● TEXT SHOWN:

----------------------------------------

Another (scarier option) is the CCP going for broke by making as much land (resource) grabs as possible. Currently the CCP is trying to offset declining private investment by shoring up their economy with their savings (or borrowing) which is not a sound long-range plan. Also China has been subsidizing oil for so long (so that their citizens can afford to enjoy cars and other luxuries) that a natural return to higher oil prices will further exacerbate the problem and result in them blowing through their cash faster than they currently are now. Add to that the continued flight of the upper class with as much money as they can move to Vancouver, and you have (pardon the analogy) a party that is rearranging the deck chairs as the ship is going down. You might make a comparison to Germany in the late 30's where they have risen so fast and so much that they are no longer sustainable economically, and feel the need to try a military option since they see themselves as having no other option (not a great comparison, but a possible similarity).

(IMO) These next ten years are going to see China trying its best to buy up as much of the west's stable companies and infrastructure as they can, while trying to also secure overseas food production. These investments will require them to continue building up their navy to take and consolidate territory. These next few years are going to be interesting as we see a world power trying to prolong its death-throes and lashing out at those it sees as trying to destroy it.

[/clancyrant]

*China's sources of clean drinking water are rapidly either drying up (glacial melt-water from the mountains) or being rapidly made undrinkable due to pollution. When you have a few hundred million people who are unable to drink clean water and who have been told that their daily caloric intake is going to be less than half of what it currently is, that's grounds for another revolution or some manner of North Korea style oppression.

Mortabis
Jul 8, 2010

I am stupid
China's not going to run out of drinking water or food, for the simple reason that it is now wealthy enough to build water treatment plants and buy grain.

Blistex
Oct 30, 2003

Macho Business
Donkey Wrestler

Mortabis posted:

China's Beijing/Shanghai are not going to run out of drinking water or food, for the simple reason that it is now wealthy enough to build water treatment plants and buy grain.

The rest of the country is proper hosed, and that's going to be the issue that China has to deal with. They are wealthy now, but that's a temporary state, if they want to try and prevent (more likely lessen) the things I mentioned before, they have to give up on being "flashy rich" and start spending on things other than ghost cities and useless vanity projects. Doing that will mean that they have to lose face, and that's going to be a tough pill for them to swallow.

Back Hack
Jan 17, 2010


MikeCrotch posted:

China is looking into addressing the environmental concerns as well - they have installed as much solar as the US has currently just in the past 2 years. India is doing something similar.

----------------------------------------

● SUPPLIED MATERIAL:
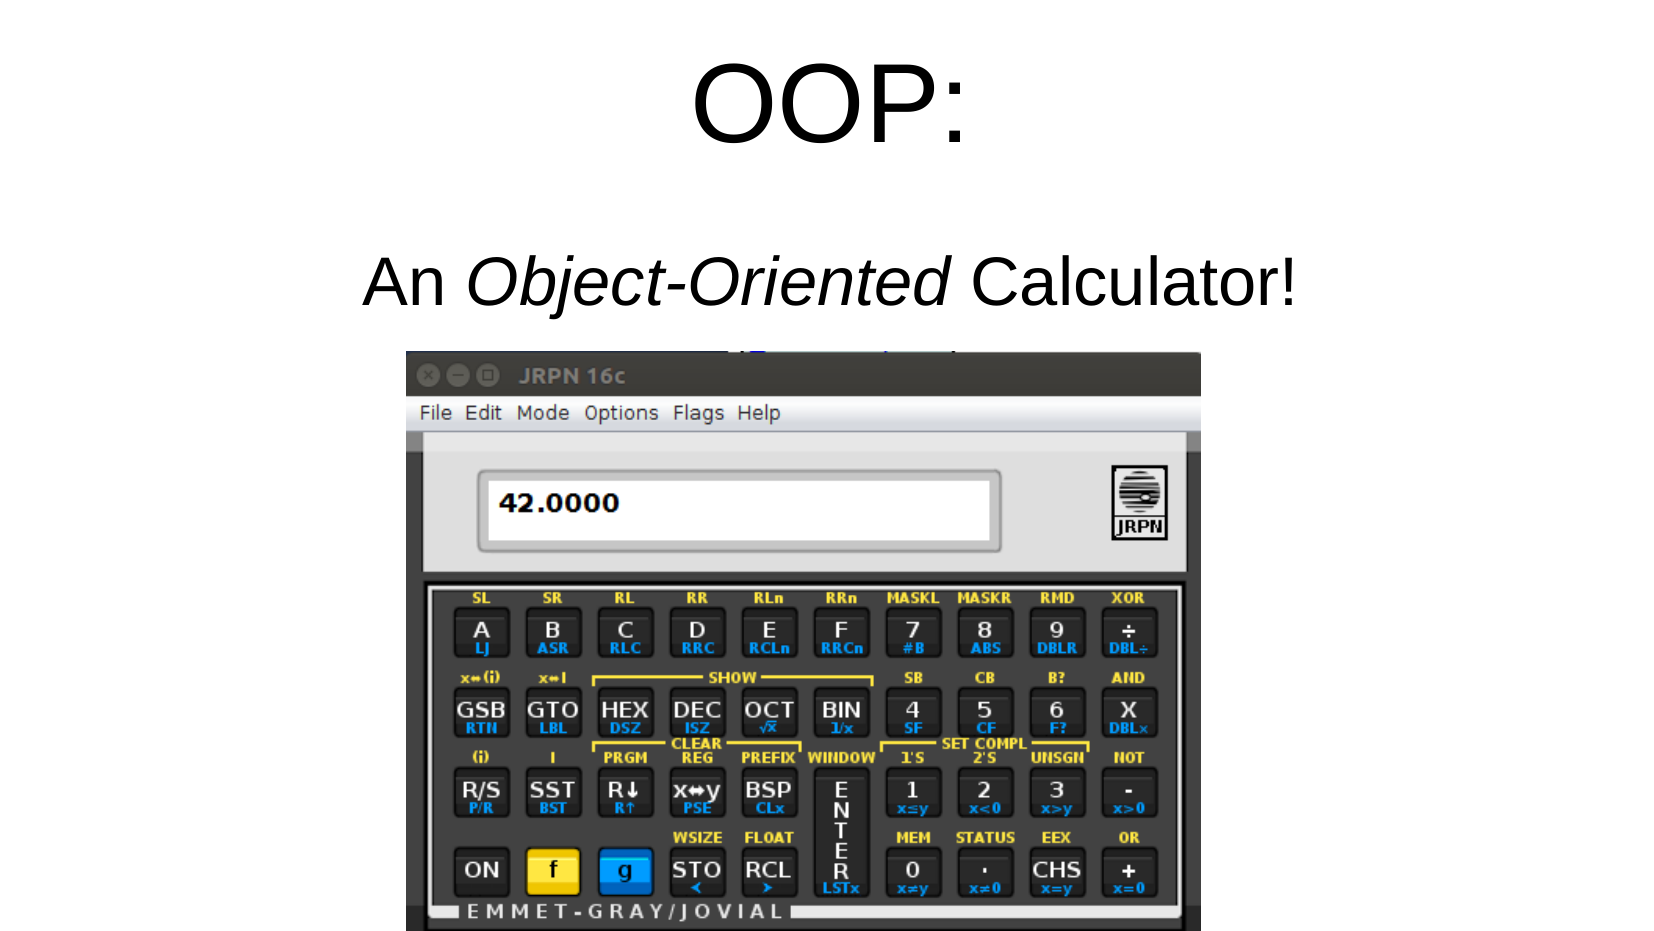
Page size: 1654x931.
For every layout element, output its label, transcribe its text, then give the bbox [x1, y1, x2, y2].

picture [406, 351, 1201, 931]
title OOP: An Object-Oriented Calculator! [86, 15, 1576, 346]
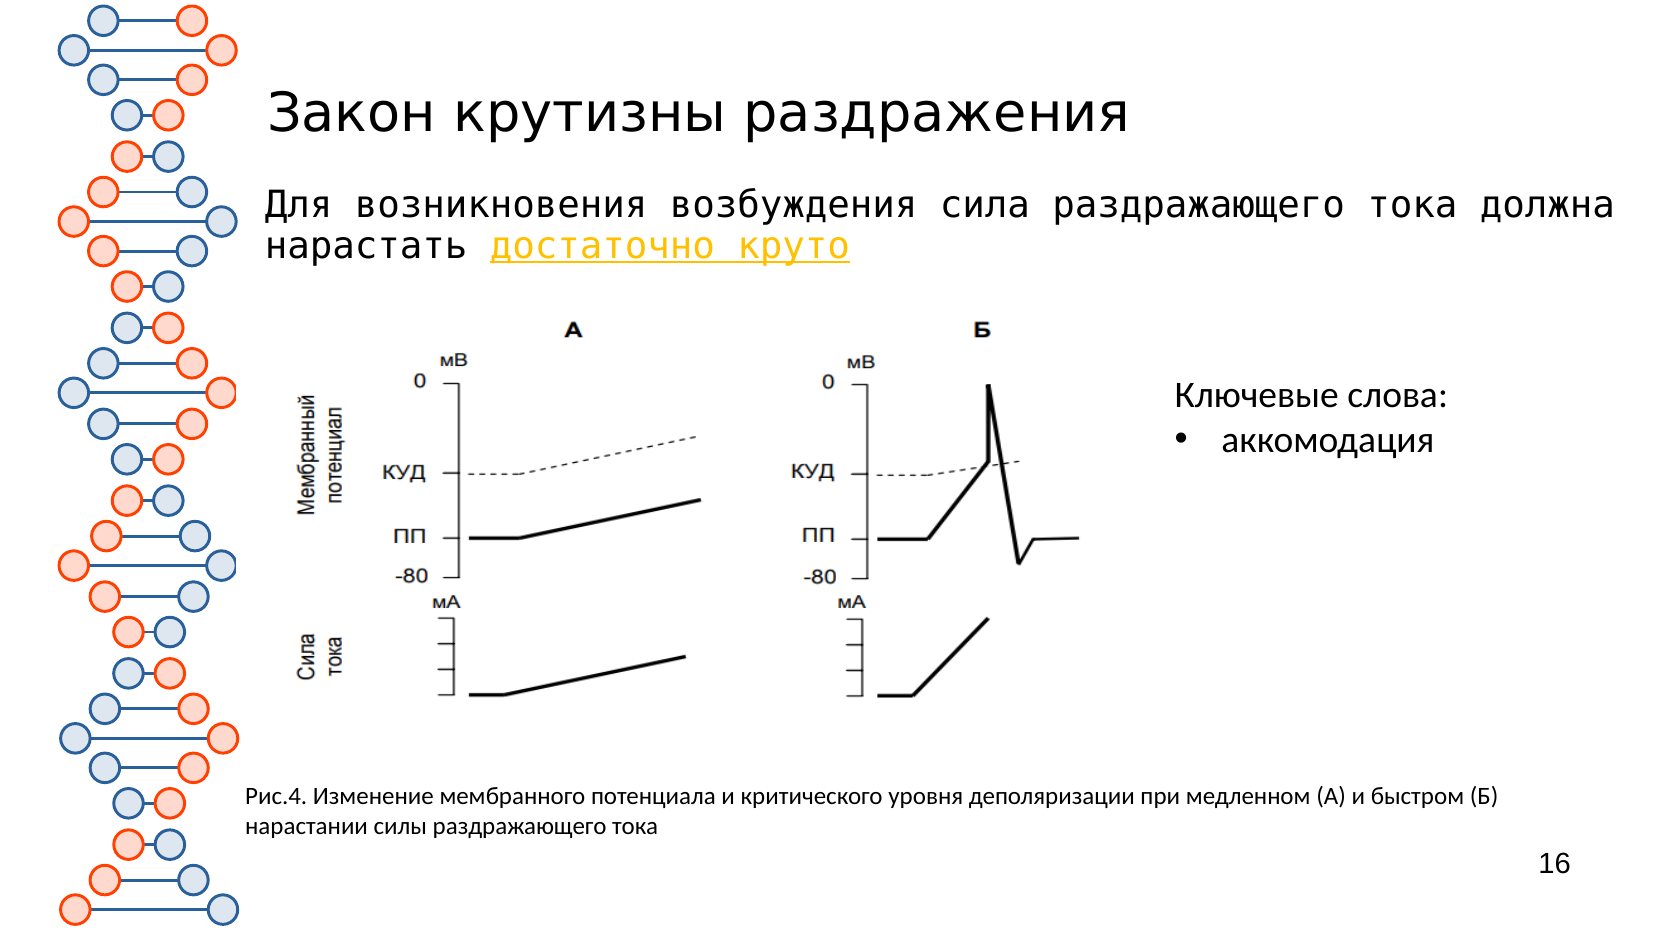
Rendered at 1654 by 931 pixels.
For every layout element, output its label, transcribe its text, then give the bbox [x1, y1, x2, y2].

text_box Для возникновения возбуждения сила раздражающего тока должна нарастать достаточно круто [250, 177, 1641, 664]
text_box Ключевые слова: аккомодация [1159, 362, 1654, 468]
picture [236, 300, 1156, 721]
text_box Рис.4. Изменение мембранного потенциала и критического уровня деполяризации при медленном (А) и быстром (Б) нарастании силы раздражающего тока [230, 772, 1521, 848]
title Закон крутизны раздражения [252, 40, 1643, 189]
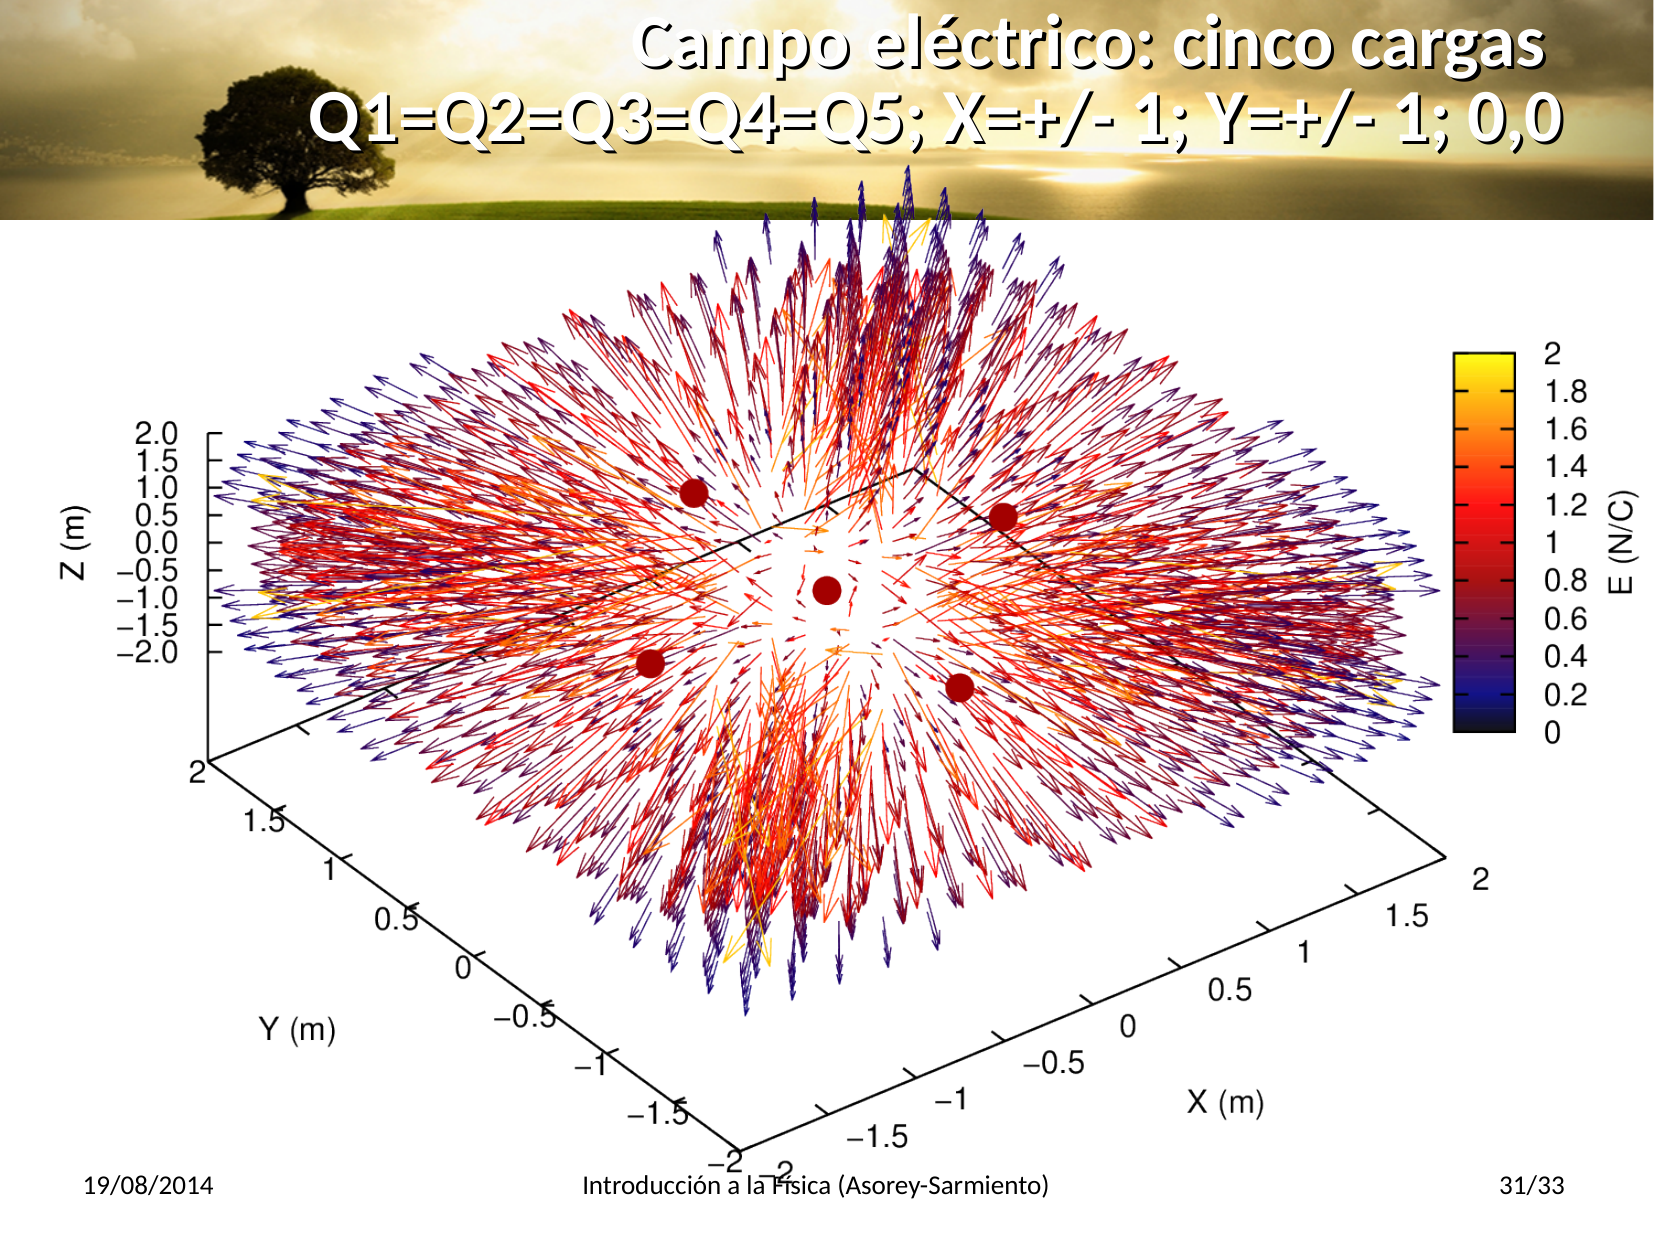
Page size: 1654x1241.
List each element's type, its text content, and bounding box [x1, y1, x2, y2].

----------------------------------------

● COMPLETE THE FOLLOWING:
1 > According to the forum posts about China, where does the upper class move as much money as it can?
2 > Edit the records so that "layout element" is replaced with "page region" throughout, keeping everything else the same, and omit the pictures from your answer.
The forum posts about China and the records are unrelated.

● ANSWERS PER TASK:
1 > Vancouver.

2 >
Page size: 1654x931.
For every page region, output its label, transcribe its text, then give the bbox [x1, y1, x2, y2].

picture [406, 351, 1201, 931]
title OOP: An Object-Oriented Calculator! [86, 15, 1576, 346]
Rendered at 1654 by 931 pixels.
For every page region, output its label, transcribe its text, then give the bbox [x1, y1, x2, y2].

text_box Для возникновения возбуждения сила раздражающего тока должна нарастать достаточно круто [250, 177, 1641, 664]
text_box Ключевые слова: аккомодация [1159, 362, 1654, 468]
picture [236, 300, 1156, 721]
text_box Рис.4. Изменение мембранного потенциала и критического уровня деполяризации при медленном (А) и быстром (Б) нарастании силы раздражающего тока [230, 772, 1521, 848]
title Закон крутизны раздражения [252, 40, 1643, 189]
Page size: 1654x1241.
List each element's type, its text content, and bounding box [x1, y1, x2, y2].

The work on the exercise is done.